どの串カツ屋も客でにぎわっており、店員は忙しく店内を働きまわっている。少し、安心した。これだけ客に溢れていれば、僕が多少のルールミスを犯したところで、気に留める店員もいないだろう。

どの店に入ろうか。ぱっと目についた店の暖簾をえいやっ、とくぐる。

入った瞬間、後悔した。客が、ひとりもいない。

店員は、カウンターの中に、五人もいる。

しかし、もう後戻りはできない。おそるおそるカウンター席に座り、適当に三串ほど注文する。店員五人:僕一人という、敗戦ムードの濃いフォーメーションに、絶望的な気持ちになる。
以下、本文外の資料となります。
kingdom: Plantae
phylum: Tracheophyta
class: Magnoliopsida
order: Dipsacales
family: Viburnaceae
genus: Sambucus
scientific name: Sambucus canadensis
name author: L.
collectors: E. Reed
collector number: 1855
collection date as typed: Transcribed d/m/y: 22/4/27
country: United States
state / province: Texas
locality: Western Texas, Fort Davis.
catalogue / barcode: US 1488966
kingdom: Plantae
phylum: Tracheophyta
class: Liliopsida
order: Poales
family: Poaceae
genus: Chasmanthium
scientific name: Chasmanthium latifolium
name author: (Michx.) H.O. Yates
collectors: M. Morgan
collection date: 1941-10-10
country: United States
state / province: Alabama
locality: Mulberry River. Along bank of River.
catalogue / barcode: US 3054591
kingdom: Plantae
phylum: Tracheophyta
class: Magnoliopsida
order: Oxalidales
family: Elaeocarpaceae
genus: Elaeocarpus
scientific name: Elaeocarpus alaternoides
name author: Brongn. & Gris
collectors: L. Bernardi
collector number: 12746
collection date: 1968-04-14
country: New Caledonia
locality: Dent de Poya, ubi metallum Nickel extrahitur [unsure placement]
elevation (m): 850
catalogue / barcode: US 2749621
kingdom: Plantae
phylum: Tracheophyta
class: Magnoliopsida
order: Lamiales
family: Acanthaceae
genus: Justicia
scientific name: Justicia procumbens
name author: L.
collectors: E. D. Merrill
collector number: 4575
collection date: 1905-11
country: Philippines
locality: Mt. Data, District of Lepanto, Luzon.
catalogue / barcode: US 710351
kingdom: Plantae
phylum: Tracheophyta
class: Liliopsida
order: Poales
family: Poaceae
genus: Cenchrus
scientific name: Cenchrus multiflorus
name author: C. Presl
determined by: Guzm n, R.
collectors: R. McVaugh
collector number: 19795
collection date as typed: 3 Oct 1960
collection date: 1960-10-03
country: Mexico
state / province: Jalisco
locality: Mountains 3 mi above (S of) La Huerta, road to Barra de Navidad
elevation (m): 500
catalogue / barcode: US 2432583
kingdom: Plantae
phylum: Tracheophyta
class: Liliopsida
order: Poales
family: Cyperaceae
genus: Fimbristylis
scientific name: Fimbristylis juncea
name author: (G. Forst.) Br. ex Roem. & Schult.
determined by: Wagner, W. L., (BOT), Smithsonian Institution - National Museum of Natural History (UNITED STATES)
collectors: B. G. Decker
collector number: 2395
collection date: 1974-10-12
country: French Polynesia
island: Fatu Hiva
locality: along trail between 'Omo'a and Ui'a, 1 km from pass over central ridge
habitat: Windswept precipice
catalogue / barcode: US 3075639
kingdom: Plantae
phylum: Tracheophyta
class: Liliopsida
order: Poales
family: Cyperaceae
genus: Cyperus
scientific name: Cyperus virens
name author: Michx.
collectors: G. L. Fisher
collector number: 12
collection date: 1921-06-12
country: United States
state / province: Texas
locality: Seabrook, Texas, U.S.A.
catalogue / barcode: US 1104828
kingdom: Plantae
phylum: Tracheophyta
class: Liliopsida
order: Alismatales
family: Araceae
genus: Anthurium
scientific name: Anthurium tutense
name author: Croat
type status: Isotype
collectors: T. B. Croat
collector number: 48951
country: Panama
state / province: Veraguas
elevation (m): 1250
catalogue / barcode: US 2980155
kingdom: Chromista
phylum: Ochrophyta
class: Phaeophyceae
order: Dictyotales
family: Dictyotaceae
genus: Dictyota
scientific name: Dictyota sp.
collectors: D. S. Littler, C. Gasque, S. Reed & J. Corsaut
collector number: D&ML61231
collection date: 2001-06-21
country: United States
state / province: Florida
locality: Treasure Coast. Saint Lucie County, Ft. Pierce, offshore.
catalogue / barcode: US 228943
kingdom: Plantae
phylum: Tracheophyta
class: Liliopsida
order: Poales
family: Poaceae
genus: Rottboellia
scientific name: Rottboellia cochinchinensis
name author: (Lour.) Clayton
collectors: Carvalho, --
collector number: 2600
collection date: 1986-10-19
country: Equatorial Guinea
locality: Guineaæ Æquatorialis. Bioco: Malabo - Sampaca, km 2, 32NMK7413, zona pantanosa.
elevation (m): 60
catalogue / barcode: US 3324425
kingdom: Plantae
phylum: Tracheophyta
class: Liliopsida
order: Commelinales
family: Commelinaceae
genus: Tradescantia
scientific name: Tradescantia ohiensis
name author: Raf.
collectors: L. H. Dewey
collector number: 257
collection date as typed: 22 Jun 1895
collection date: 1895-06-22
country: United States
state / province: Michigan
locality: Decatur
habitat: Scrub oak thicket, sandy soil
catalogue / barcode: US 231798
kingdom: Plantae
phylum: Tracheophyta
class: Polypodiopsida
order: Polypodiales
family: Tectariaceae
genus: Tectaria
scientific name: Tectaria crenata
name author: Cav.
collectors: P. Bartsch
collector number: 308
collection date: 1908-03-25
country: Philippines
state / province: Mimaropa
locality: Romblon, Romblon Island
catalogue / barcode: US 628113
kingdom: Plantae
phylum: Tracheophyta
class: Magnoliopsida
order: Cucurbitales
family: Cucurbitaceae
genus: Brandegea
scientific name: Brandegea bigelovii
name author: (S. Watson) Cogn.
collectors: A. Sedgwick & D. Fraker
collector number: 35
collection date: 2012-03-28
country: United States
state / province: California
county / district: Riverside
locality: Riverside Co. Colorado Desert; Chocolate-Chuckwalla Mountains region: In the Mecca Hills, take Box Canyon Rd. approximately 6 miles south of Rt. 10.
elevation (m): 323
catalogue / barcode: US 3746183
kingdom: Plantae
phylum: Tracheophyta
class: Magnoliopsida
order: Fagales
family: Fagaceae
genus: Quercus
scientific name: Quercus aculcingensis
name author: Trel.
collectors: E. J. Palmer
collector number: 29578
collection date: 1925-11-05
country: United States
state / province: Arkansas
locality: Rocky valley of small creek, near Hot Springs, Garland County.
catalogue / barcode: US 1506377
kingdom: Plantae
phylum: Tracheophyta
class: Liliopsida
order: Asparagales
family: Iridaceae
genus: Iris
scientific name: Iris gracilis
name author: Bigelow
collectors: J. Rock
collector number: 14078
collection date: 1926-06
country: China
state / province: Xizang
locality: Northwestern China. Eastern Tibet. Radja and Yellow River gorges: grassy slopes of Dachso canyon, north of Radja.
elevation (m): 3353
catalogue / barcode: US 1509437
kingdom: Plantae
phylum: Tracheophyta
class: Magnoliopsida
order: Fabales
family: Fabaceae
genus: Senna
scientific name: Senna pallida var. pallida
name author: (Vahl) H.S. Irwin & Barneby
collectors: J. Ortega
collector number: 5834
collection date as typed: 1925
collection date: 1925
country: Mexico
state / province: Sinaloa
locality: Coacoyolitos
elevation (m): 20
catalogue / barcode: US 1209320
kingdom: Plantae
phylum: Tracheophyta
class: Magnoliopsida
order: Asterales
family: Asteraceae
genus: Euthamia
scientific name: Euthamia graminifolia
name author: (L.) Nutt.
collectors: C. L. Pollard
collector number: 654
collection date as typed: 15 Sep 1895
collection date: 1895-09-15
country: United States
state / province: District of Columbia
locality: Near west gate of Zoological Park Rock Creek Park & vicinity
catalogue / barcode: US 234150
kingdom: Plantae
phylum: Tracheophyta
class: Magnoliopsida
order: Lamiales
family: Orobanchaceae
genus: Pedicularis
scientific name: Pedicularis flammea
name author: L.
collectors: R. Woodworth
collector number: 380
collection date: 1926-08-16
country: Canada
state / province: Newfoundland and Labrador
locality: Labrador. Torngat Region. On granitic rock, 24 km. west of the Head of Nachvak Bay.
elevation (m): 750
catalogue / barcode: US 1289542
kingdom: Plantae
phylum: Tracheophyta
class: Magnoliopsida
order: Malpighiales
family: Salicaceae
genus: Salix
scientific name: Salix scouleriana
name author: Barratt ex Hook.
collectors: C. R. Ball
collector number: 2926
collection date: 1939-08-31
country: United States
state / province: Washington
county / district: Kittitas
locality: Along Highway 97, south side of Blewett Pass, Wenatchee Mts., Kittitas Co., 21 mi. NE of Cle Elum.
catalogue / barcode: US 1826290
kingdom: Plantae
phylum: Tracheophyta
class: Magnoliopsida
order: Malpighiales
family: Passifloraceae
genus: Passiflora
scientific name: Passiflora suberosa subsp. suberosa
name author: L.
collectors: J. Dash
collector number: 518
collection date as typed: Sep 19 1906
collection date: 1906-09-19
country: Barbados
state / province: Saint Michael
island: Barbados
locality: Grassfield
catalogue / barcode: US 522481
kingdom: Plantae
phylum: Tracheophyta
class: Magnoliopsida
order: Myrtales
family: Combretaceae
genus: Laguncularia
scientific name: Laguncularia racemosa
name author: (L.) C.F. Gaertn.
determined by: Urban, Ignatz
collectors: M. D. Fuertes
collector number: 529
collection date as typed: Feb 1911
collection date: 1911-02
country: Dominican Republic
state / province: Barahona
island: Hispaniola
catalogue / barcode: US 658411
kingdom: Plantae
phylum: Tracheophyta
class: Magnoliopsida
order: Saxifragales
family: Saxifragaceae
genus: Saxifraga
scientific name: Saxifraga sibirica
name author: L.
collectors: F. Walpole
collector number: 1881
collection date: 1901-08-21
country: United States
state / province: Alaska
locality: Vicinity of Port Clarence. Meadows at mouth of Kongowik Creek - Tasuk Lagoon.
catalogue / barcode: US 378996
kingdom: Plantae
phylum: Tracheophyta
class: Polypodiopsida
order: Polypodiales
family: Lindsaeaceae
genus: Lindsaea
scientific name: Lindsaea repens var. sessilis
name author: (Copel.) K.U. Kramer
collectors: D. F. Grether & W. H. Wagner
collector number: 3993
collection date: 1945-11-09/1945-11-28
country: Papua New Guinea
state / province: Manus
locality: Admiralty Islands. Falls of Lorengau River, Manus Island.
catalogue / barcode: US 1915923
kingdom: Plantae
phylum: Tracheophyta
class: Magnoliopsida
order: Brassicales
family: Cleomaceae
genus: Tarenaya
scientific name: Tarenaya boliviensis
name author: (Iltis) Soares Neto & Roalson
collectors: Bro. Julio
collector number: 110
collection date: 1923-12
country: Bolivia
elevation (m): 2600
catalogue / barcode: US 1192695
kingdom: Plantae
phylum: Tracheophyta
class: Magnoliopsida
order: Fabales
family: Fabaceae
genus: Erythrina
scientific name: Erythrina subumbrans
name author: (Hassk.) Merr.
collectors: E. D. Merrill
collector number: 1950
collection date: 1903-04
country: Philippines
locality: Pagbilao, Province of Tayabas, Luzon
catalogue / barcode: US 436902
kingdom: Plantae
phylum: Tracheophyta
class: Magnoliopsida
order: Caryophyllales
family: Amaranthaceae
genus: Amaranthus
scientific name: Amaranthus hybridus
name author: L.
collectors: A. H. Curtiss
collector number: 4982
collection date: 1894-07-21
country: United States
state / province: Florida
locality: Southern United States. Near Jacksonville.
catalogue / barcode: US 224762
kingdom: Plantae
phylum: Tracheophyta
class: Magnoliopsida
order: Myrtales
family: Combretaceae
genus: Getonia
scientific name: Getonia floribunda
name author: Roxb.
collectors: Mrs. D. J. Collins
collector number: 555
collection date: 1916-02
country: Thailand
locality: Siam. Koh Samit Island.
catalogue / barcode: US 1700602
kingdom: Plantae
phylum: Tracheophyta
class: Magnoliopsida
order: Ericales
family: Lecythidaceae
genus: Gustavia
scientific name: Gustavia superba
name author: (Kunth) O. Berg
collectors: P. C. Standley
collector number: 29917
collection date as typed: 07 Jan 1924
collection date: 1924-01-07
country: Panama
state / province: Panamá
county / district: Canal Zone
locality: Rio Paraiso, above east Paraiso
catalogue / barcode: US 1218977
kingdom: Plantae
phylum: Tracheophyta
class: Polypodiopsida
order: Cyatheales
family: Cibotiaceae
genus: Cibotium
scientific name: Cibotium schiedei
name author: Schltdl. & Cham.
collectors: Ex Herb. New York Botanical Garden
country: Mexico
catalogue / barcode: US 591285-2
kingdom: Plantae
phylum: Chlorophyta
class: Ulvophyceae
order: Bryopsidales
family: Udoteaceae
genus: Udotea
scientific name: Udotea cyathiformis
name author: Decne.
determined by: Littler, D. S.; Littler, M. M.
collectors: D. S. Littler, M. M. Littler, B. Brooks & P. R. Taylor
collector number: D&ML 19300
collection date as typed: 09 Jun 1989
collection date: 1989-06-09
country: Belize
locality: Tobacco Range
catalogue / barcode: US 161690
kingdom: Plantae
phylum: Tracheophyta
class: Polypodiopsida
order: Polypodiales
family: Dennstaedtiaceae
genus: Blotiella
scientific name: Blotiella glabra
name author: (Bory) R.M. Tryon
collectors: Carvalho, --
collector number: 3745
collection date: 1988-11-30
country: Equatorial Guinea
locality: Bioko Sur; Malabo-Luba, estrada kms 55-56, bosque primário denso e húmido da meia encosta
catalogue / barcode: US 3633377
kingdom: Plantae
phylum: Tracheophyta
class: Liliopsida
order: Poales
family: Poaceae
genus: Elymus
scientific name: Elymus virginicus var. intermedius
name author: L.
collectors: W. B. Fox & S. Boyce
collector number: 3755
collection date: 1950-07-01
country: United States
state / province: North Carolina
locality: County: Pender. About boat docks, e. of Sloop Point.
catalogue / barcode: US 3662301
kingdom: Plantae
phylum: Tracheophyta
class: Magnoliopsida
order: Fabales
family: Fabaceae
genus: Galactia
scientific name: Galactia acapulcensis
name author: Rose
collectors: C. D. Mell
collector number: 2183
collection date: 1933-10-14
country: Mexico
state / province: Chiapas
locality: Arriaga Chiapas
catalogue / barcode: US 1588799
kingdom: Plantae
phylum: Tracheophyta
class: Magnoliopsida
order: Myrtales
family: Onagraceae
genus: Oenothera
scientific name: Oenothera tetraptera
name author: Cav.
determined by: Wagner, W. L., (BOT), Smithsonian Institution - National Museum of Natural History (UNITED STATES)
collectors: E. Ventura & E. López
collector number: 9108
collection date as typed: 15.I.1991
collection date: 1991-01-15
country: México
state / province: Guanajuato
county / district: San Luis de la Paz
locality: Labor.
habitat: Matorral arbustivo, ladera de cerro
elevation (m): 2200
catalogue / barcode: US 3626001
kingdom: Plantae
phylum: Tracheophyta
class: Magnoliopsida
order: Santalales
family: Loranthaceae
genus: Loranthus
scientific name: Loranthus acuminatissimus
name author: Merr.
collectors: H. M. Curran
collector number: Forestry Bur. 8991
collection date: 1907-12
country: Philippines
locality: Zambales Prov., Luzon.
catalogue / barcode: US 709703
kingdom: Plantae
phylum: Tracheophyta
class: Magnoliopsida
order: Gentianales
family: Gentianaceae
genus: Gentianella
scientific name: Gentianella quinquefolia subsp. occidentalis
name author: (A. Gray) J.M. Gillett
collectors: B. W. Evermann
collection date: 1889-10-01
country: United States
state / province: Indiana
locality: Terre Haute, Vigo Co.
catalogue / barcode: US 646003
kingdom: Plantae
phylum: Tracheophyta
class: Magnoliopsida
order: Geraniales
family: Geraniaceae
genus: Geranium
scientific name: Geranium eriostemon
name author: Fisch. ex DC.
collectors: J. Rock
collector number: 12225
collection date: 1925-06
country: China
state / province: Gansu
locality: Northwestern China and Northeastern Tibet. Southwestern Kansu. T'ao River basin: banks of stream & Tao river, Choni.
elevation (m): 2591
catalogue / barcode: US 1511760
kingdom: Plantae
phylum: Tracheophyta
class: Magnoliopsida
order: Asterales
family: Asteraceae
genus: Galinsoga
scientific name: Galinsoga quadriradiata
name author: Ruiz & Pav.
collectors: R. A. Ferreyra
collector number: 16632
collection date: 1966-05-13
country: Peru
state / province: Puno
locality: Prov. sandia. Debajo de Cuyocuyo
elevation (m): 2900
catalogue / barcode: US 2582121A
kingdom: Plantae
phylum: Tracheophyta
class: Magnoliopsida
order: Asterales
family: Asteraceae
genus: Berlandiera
しばらくして、衣をまとった串カツが目の前から差し出された。震えながらそれを手に取り、ソースにつけようとしたその時、視線を感じた。ハッと顔を上げる。

カウンター越しに、五人の店員がじっとこちらを見ていた。

「二度ヅケヲ、スルナ」

「二度ヅケヲシタラ、生キテハ帰レヌゾ」

「ワレワレモカツテ、客ダッタ。ニドヅケヲシタカラ、コノ店カラ出レナクナッタ」

二度づけをじっと監視する店員の目から、勝手にそんなメッセージを受け取った。生きた心地が、しなかった。

こうして僕はその店で、五人の店員から無言でずっと見つめられながら、串カツを食べた。なんの苦行なのかと思った。味など、しなかった。

なんとか店から生還した僕は、小走りに大阪をあとにした。大阪名物に対するコンプレックスは解消されるどころか、深まっただけだった。